Zezé Motta, que já tinha ganhado projeção ao interpretar Xica da Silva, pensou: “bom, agora eu vou explodir”. Entretanto, o primeiro convite depois da novela que recebeu foi para interpretar uma empregada que servia doces para o Caso Especial: Festa de Aniversário, adaptação da obra de Clarice Lispector. Zezé recusou o papel, mesmo com a ligação do diretor Ziembinski pedindo para não “fechar esta porta”[4].
A primeira versão de Gabriela, de 1975, baseada no romance de Jorge Amado, teve como protagonista a atriz Sonia Braga. A justificativa do diretor Walter Avancini foi que não havia no mercado nenhuma atriz negra preparada para o papel. Aí, diante desta “impossibilidade”, segundo ele, foi escalada Sonia Braga. Curioso, já que, para o papel de empregada normalmente há várias atrizes negras preparadas, não é?

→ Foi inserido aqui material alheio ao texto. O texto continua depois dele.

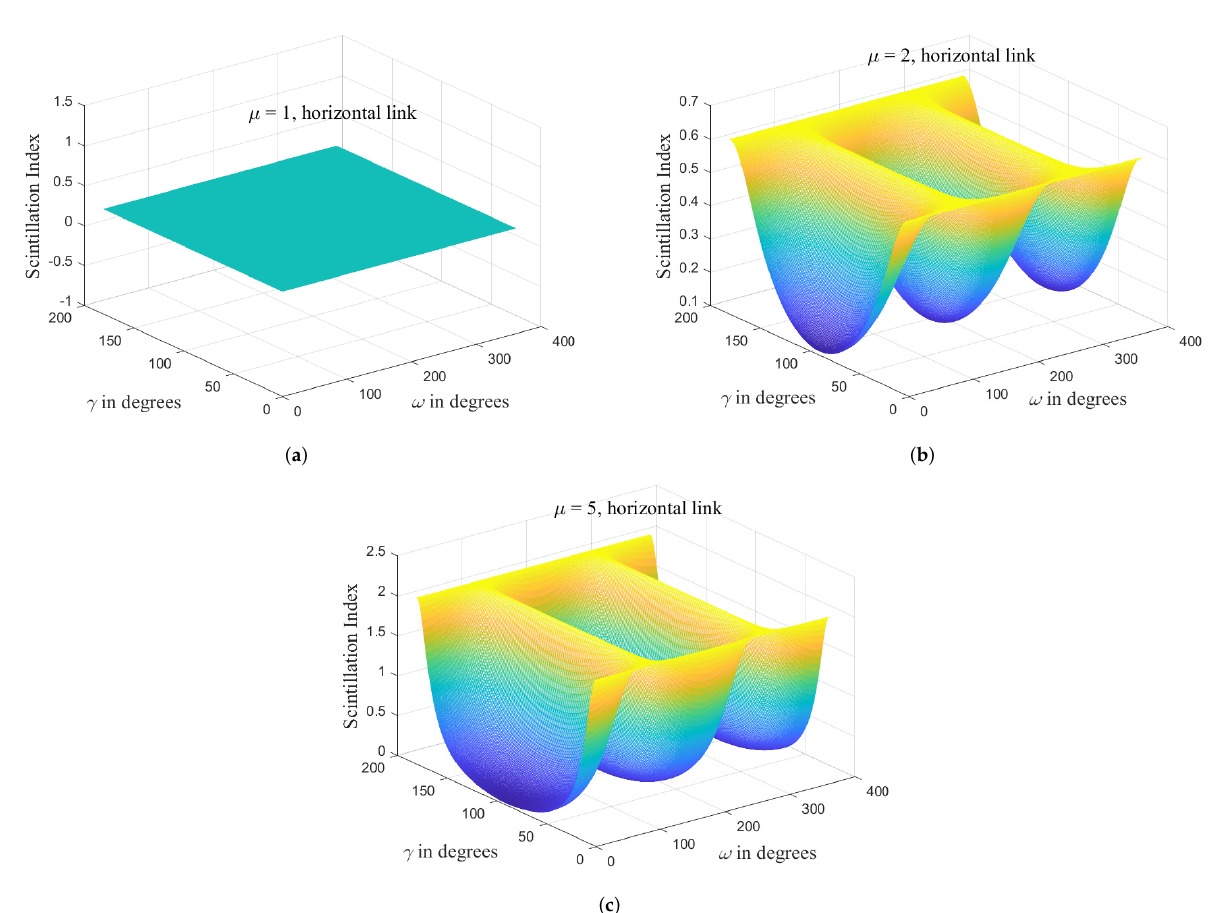
Figure 2. Scintillation index of horizontal link as the function of anisotropic tilt angle γ and azimuth angle ω for several values of anisotropic factor µ , with ( a ) for µ = 1, ( b ) for µ = 2, and ( c ) for µ =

Há cinco anos, com a novela Segundo Sol, tivemos a escalação de um elenco majoritariamente branco (inclusive no núcleo principal, com Adriana Esteves, Giovanna Antonelli, Leticia Colin, Chay Suede, Vladimir Brichta, Emilio Dantas e Deborah Secco), em uma novela que se passa na Bahia, onde mais da metade da população é negra. Neste caso, o Ministério Público do Trabalho chegou a notificar a emissora, pouco antes da estreia, sobre a necessidade de representatividade de pessoas negras na trama.
Recém-lançada, a novela Amor Perfeito, traz um elenco com diversos atores e atrizes negros, cujos personagens movimentam a trama e são os mais variados, como o médico Orlando (Diogo Almeida, protagonista), fotógrafo Odilon (Bruno Quixotte), os freis Tomé (Toni Tornado) e Severo (Babu Santana), o promotor de justiça Silvio (Bukassa Kabengele) e a professora Celeste (Cyda Moreno). Como é bom ligar e assistir a uma novela com tamanha representatividade, com pessoas negras que não estão interpretando papel de escravizados ou algum outro estereotipo, como o de mommy ou de malandro. Setenta anos depois da primeira telenovela brasileira, percebemos mudanças. Que elas, finalmente, venham.
Notas de rodapé
[1] Milton faleceu no dia 30 de maio de 2022. Neste ano, no dia 09 de dezembro, completaria 90 anos de idade.
[2] INTERCINÉFILA, Nostalgia. Jornal Nacional (30-05-2022) – Morte do ator Milton Gonçalves. Disponível em: <https://www.youtube.com/watch?v=tnl_wOKskUI>. Acesso em: 4 May 2023.
[3] GOMES, Karol. Thalma de Freitas fala sobre Zilda de ‘Laços de Família’ e diz que ’empregada doméstica é luxo’. Hypeness. Disponível em: <https://www.hypeness.com.br/2021/02/thalma-de-freitas-fala-sobre-zilda-de-lacos-de-familia-e-diz-que-empregada-domestica-e-luxo/>. Acesso em: 4 May 2023.
[4] HYGINO, Cacau. Zezé Motta: um canto de resistência. São Paulo: Companhia Editora Nacional, 2018. p. 101.